IMPORTANT NEWS: National Electric Vehicle Sweden has agreed to buy the assets of Saab Automobile and the sale is expected to be finalized during the summer.

Tuesday, December 6, 2011

Mudslinging news

The past weekend we got reports that Saab's parent company Swedish Automobile and Chinese vehicle manufacturer Zhejiang Youngman Lotus Automobile have reached a new agreement for Saab which also involves a Chinese bank, where Swedish Automobile keeps the majority in Saab while the Chinese takes a minority stake. But this deal was done without the consent of the court appointed adminsitrator of the Saab reconstruction, Mr.

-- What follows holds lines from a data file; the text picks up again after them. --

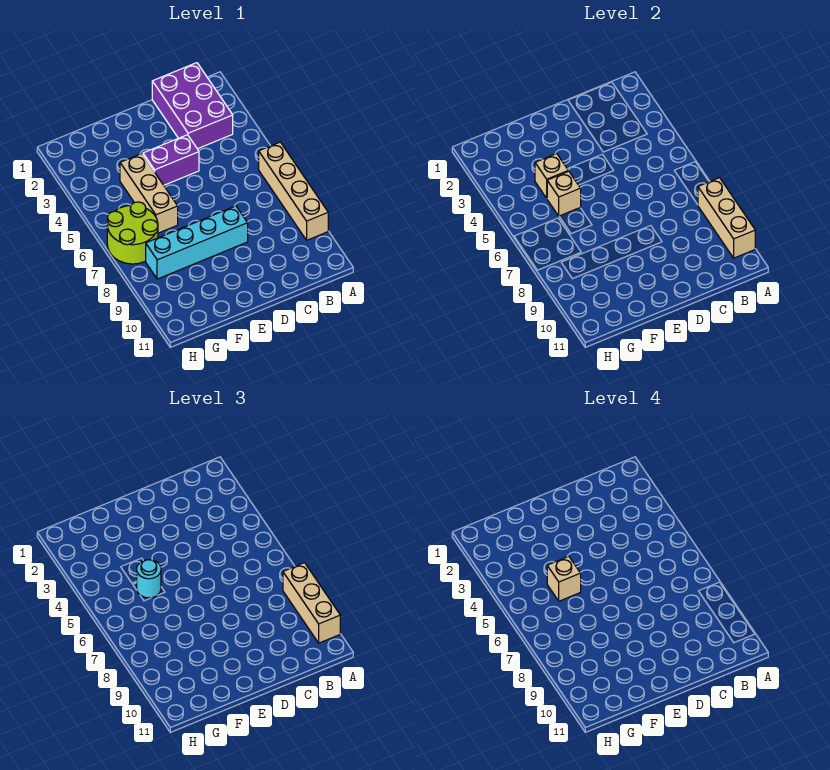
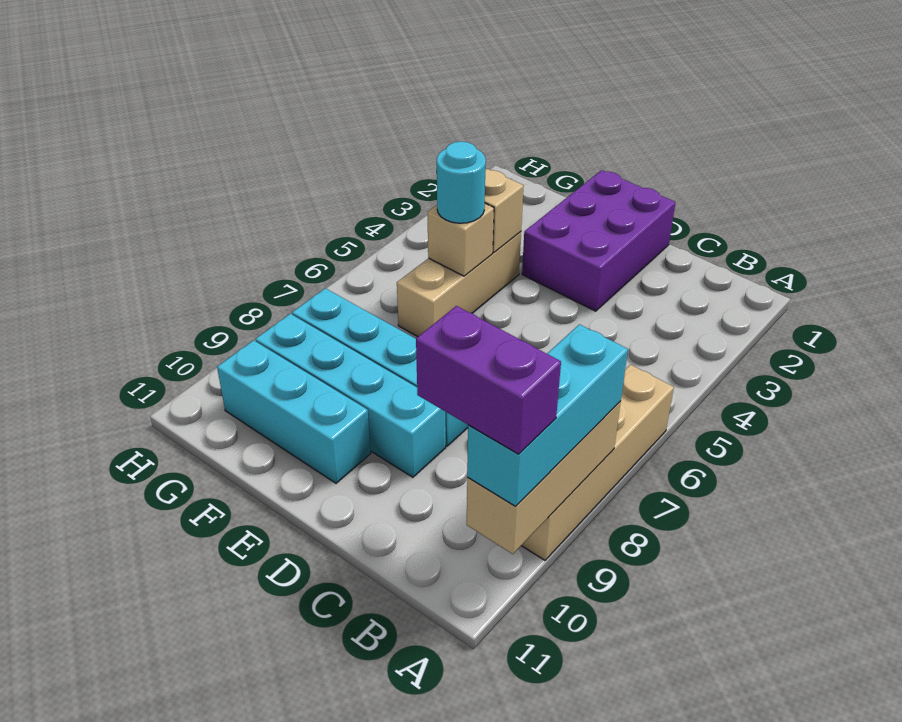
tan 1x3 brick [283,563,340,643] -> cyan 1x3 brick [467,324,628,506]
purple 2x3 brick [152,63,233,149] -> purple 2x3 brick moved to [522,170,676,311]
purple 1x2 brick [143,135,199,185] -> purple 1x2 brick moved to [416,306,561,454]
none -> cyan 1x4 brick [255,314,446,477]
none -> cyan 1x3 brick [217,340,371,483]
tan 1x1 brick [547,556,581,601] -> none
lime 2x2 round brick [107,202,158,264] -> none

Guy Lofalk. Lofalk has had his own plans for Saab. Plans which excludeds Saab's current owners.

And now Saab current owner Swedish Automobile asks the administrator Guy Lofalk to stop meddling in the ownership issue or else he will be replaced. And Lofalk responds by telling Swedish Automobile to come up with the money to pay the November wages for the Saab eomployees or else he will take the neccesary steps to end the reconstruction.

Lars Holmqvist, who is head of the European Association of Automotive Suppliers, is also fed up with Lofalk's meddling:

"What I hear from Victor Muller, what I reads in the newspapers and what I hear from our industry, he (Lofalk) has acted like he's either was the owner of the company or that he was the liquidator of the company, and none of it is the case. To act on his own in his role as the administrator to interfere with sensitive business solutions only shows that he has misunderstood his role and he does not have a clue how to handle these things in our industry," Lars Holmqvist told Swedish Radio P4 Väst.

It is very apparent that there is a struggle for power in Saab.

In China Mr. Pang Qinghua of the Chinese vehicle distributor Pang Da Automobile Trade Co, which at one point was part of the deal to buy Saab, is obviously upset that he is no longer a part of the deal.

"It's ridiculous that a State-owned bank would enter the manufacturing industry as a shareholder," Pang was quoted on Monday.

"Pang Da's replacement by a Chinese bank in the Saab deal is not true. I have confirmed it with Ministry of Commerce and the National Development and Reform Commission," Pang said.

In a statement later Pang Da was more mild: "China's Pang Da Automobile Trade Co will continue talks with various parties including Saab on plans to invest in the crisis-hit Swedish carmaker." And continued "In principle, we would not oppose any plan that would be good for Saab's restructuring and help it out of the current plight."

But is it ridiculous that a bank might enter the field? Not everybody worth listening to in China thinks so.

"it's possible for a small or medium-sized Chinese bank to get in on the act, using foreign currency to purchase the stake and then transferring the shares to Chinese investors after the acquisition. A bank would find it easier to get the green light from the State Administration of Foreign Exchange for the financing of the investment," Guo Tianyong, an economist at the Central University of Finance and Economics in Beijing, said.

But that would of course only bring up the issue with change of ownership yet another time and General Motors would once again possible say no.